I typed the title of this post and then paused, slightly stumped by the fact that most of my life is made up of book memories. That is what happens when you are a book obsessive from birth onward, if I wrote about all of the memories that come to mind we could be here for days. I will spare you that and stick with what originally inspired the title. You can thank me for my restraint in the comments.
It was book fair week at my daughter's school. Just like when I was a child, book fair week is also the week of parent-teacher conferences. And just like when I was a child, the kids are taken down to look at the books but they are not allowed to buy. They have to bring money in the next day. Somehow that manages to heighten the excitement and anticipation. Or at least it does if you are a bookish child like I was.
I always loved the moment when we were taken down to the gym and we filed up onto the stage to look at the tables full of books. I don't know why they were set up on the stage. It was crowded and hard to navigate but that was just one more thing that made it exciting. Most of us were never on the stage, and if you were like me, you never wanted to be unless it was to look at books. The stacks of books were neatly arranged on the tables by grade level. It was kind of like a treasure hunt. You would circle the table, never sure what books you were going to see. Many of them were completely uninteresting but sometimes you would find just the book you didn't know you wanted. Reading this over, I am starting to think I was a slightly strange child. Yes, I really did find book fairs this exciting.
I don't remember all the books I bought. I know when I was little I bought some of the picture books that came with the little records of the story. Remember those, back in the days of record player? They were 45s I think, and you had to insert that plastic disc in the hole in the center so the record would fit on the spindle. Then you would lie down on the floor right in front of the speaker and listen to your book while following along. There was always a sound to tell you to turn the page.
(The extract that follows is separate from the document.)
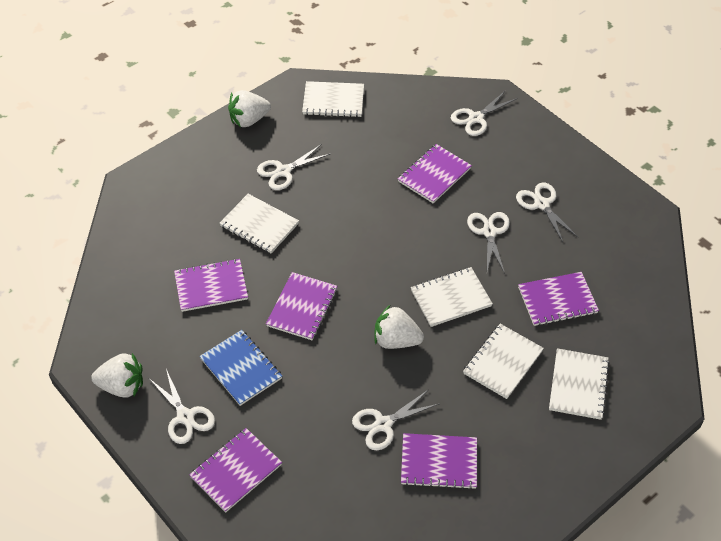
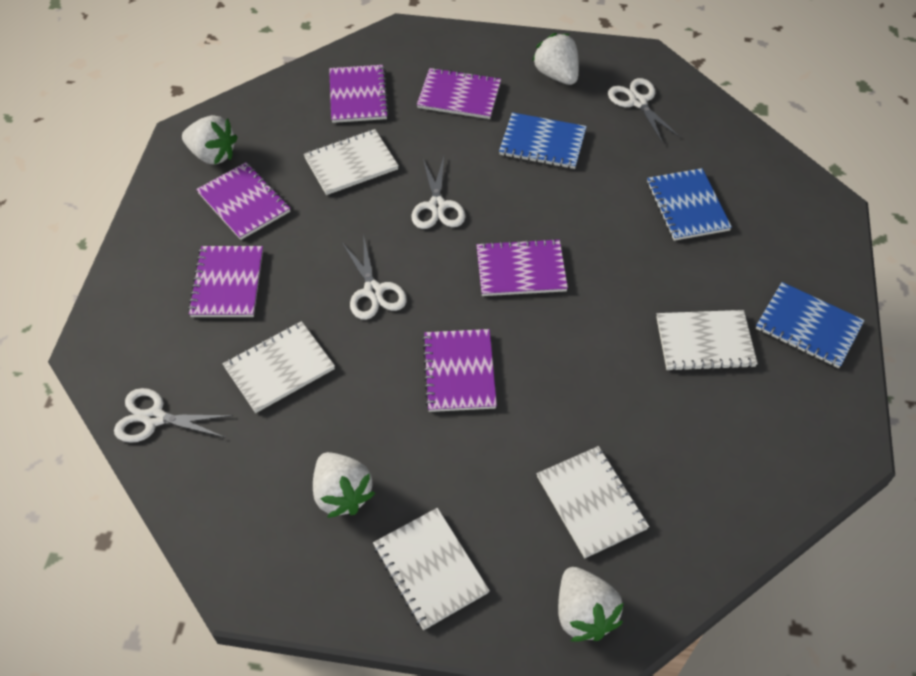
blue notebook: 1 -> 3
white scissors: 6 -> 4
white strawberry: 3 -> 4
I remember I had Black Beauty and Tootle the Tugboat, I believe. Then when the story ended it would make that repetitive noise of the needle bumping in the groove at the end of the record (I don't know how else to describe it, but I can still hear it) until you would pick up the needle and drop it down at the beginning and listen the the whole thing over again.
The book I most clearly remember buying is The Witch of Blackbird Pond by Elizabeth George Speare. I had looked at it when my class had visited the sale because I liked the cover but I didn't want a book about a witch so I put it back. Later that day my mom took us back to the book sale and she picked up the same book. For some reason, I can still see her standing beside the table and flipping through the book. She handed it to me and told me she thought I would enjoy it, that it wasn't really about a witch. She was right, I did like it. I loved it, in fact. I loved the story of Kit Tyler who comes from a Caribbean island to live with her Puritan relatives in Connecticut. I loved her feisty personality, I loved how she stood up for the "witch" and I really, really loved the romance with Nat. I am not sure how old I was when I bought this book but I know I was in elementary school, fourth grade, maybe? Romance was new in my books and I was enthralled.
My daughter brought her allowance into school today and bought a book. It isn't anything as special as The Witch of Blackbird Pond, at least in my opinion. It is an activity book with an annoying title that I can't remember right now, but it doesn't matter. She was excited, she had the anticipation and the fun and the decision making that I remember. She is making her own book memories.